::: EXCERTO DA PÁGINA

Avançando para o ponto central do post (a ideia de que as vacinas contêm grafeno e que estão a ser usadas num plano de reconfiguração do corpo humano), recentemente, o Observador verificou a possibilidade de as vacinas que estão a ser administradas na União Europeia conterem algum tipo de metal ou microchip. Afastada essa hipótese (também defendida nesta nova publicação), esse Fact Check também partilhava, entre outros dados, os links para a informação sobre a composição da vacina da Pfizer/BioNTech, da AstraZeneca, da Janssen e da Moderna.
Fact Check. Teste do íman prova que vacinas contra a Covid-19 servem para implantar um microchip?
Ora, consultando a lista de ingredientes que compõem cada uma das vacinas, percebe-se que não há registo da presença de grafeno em nenhuma delas.
Isso mesmo é confirmado pelo professor associado da Faculdade de Farmácia da Universidade de Lisboa Hélder Mota Filipe. Ao Observador, o especialista reconhece que “não é verdade que estejam a ser colocadas nanopartículas suspeitas nas vacinas e muito menos que essas nanopartículas sejam de grafeno”.

::::::
::: EXTRATO DE DADOS

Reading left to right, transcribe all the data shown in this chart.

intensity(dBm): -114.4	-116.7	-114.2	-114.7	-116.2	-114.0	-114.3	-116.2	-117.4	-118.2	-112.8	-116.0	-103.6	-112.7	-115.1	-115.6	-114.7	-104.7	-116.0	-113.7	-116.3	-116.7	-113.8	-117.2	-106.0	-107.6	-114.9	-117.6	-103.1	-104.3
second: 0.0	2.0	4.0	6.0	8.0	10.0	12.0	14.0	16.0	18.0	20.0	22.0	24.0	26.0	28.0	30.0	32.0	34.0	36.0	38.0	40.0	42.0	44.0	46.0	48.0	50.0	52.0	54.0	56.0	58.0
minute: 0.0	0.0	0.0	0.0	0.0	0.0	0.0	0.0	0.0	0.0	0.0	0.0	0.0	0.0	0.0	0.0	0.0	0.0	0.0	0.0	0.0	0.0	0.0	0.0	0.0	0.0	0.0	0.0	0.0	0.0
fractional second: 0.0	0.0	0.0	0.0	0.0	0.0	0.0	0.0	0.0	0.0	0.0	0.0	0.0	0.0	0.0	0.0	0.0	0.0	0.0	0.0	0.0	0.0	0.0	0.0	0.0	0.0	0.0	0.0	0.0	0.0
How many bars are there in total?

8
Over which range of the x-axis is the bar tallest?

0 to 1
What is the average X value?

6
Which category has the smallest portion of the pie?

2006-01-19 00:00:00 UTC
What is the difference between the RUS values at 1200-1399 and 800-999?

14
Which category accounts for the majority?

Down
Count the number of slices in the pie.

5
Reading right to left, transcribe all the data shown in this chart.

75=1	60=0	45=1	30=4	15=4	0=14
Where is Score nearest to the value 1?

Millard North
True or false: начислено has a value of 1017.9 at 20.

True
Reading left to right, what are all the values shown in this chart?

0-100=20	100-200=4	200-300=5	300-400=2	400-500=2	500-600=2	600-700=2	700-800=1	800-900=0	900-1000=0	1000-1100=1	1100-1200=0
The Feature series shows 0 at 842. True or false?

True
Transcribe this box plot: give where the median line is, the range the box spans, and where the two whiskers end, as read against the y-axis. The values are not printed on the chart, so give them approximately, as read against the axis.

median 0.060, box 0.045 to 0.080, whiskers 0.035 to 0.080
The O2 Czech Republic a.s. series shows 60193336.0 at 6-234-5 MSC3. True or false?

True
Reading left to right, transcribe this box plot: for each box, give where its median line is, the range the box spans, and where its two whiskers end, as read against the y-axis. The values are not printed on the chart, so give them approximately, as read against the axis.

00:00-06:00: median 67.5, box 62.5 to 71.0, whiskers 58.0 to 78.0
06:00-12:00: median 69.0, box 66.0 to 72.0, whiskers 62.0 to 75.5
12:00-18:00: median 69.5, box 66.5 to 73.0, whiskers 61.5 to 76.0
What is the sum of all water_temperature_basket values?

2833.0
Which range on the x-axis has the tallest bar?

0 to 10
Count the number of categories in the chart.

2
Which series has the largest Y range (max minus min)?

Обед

::::::

O QUE FAZER →
1) Diga se cada afirmação concorda com o excerto sobre as vacinas e o grafeno, respondendo sim ou não e citando as palavras do excerto que o decidem. (a) A lista de ingredientes regista grafeno em pelo menos uma das vacinas. (b) Hélder Mota Filipe é professor associado da Faculdade de Farmácia da Universidade de Lisboa. (c) O Fact Check do Observador partilhava links para a composição da vacina da Moderna.
2) Retome o excerto sobre as vacinas e o grafeno a partir da última frase apresentada.

RESPOSTAS POR TAREFA →
1)
(a) Não: "não há registo da presença de grafeno em nenhuma delas".
(b) Sim: "professor associado da Faculdade de Farmácia da Universidade de Lisboa Hélder Mota Filipe".
(c) Sim: "os links para a informação sobre a composição da vacina da Pfizer/BioNTech, da AstraZeneca, da Janssen e da Moderna".

2)
Isolado pela primeira vez em 2004 pela dupla de cientistas da Universidade de Manchester, Andre Geim e Konstantin Novoselov — de resto, esse feito valeu-lhes o Nobel da Física, em 2010 —, o grafeno passou a ter várias utilizações no campo clínico.
Já em 2016 o Observador tinha dedicado atenção a este composto. Num artigo publicado em Janeiro desse ano, o físico da Universidade do Minho Nuno Peres explicava que “o grafeno é um material que tem inúmeras aplicações — dependendo das suas propriedades — na medicina, eletrónica, optoeletrónica, nas células solares ou em materiais compósitos – para produzir materiais mais resistentes.
Qual é coisa qual é ela que é mais forte que o diamante? É o grafeno
No mesmo texto destacavam-se as características mais singulares do grafeno, como o facto de os átomos de carbono estarem organizados numa estrutura bidimensional (sendo, aliás, o único material que se conhece com esta propriedade, ser o mais leve e mais forte de todos os materiais conhecidos (cerca de 300 vezes mais forte que o ferro), ser um material transparente visível a olho nu, composto por folhas maleáveis e um bom condutor de calor e de corrente elétrica.
Várias utilizações possíveis mas, como já vimos, as vacinas não são um dos fins a que este material se destina. E, ao mesmo tempo, também não é verdade que o grafeno tenha propriedades magnéticas, como defende a publicação aqui em análise.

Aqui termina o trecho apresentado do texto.